THE GEOMORPHOLOGY, ALLUVIAL DEPOSITS, AND NATURAL DIVERSIONS OF THE MIDDLE MISSISSIPPI RIVER VALLEY

A high-resolution DEM (± 0.2 m vertical accuracy), boring logs, and historic channel-bed data were used to investigate the geomorphology, alluvial fill, and natural diversions of the Middle Mississippi River Valley (MMRV). Analysis of the DEM revealed three different channel regimes and the absence of well developed terraces or tributary fans. The oldest channel regime is a braided system of which only isolated remnants remain. The braided system is cross-cut by a meandering channel regime. Low relief eolian landforms (e.g., transverse dunes) were observed cross-cutting some of the meanders. The current channel form of the MMR is an island braided regime.

The review of over 200 boring logs revealed depth to bedrock in the MMRV alluvial valley ranges form 5 to > 60 m below ground surface. Significant variation in depth to bedrock between closely spaced borings suggests a high-relief bedrock surface, perhaps of karstic origin. In the overlying alluvium, where the floodplain has not been reworked recently, there is a distinct assemblage of inter-bedded brownish, silt, loams and grey, silty, clay (generally >10 m thick) which overlies older, coarser alluvial deposits. This assemblage is interpreted as interbedded loess and overbank deposits. Near the base of this unit, red to reddish-brown silt and clay beds were found in about a dozen of the borings. The reddish color of these beds suggests a possible Lake Superior basin provenance.

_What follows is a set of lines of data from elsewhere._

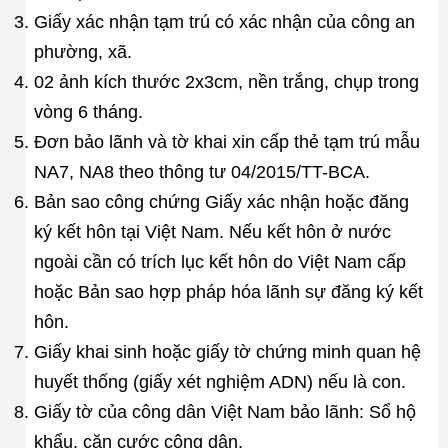
Giấy xác nhận tạm trú có xác nhận của công an
phường, xã.
02 ảnh kích thước 2x3cm, nền trắng, chụp trong
vòng 6 tháng.
Đơn bảo lãnh và tờ khai xin cấp thẻ tạm trú mẫu
NA7, NA8 theo thông tư 04/2015/TT-BCA.
Bản sao công chứng Giấy xác nhận hoặc đăng
ký kết hôn tại Việt Nam. Nếu kết hôn ở nước
ngoài cần có trích lục kết hôn do Việt Nam cấp
hoặc Bản sao hợp pháp hóa lãnh sự đăng ký kết
hôn.
Giấy khai sinh hoặc giấy tờ chứng minh quan hệ
huyết thống (giấy xét nghiệm ADN) nếu là con.
Giấy tờ của công dân Việt Nam bảo lãnh: Sổ hộ
khẩu, căn cước công dân.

Large-scale Pleistocene avulsion events are recorded at Thebes Gap and Grand Tower. The Thebes Gap diversion has been studied previously, but little is known about the diversion at Grand Tower (GT). The modern course of the MMR in the area of GT appears to be the result of at least two diversions. The first diversion routed the channel around Fountain Bluff and then back into the alluvial valley. The second diversion occurred just downstream of the original, resulting in the current position of the river along the Missouri bluffs. This new course is primarily bedrock-floored. In contrast, bedrock depth within the abandoned portion of the original diversion is > 50 m. The location of these diversions and varying depths to bedrock coincide with elements of the Ste. Genevieve Fault Zone, suggesting some structural control of the GT diversions.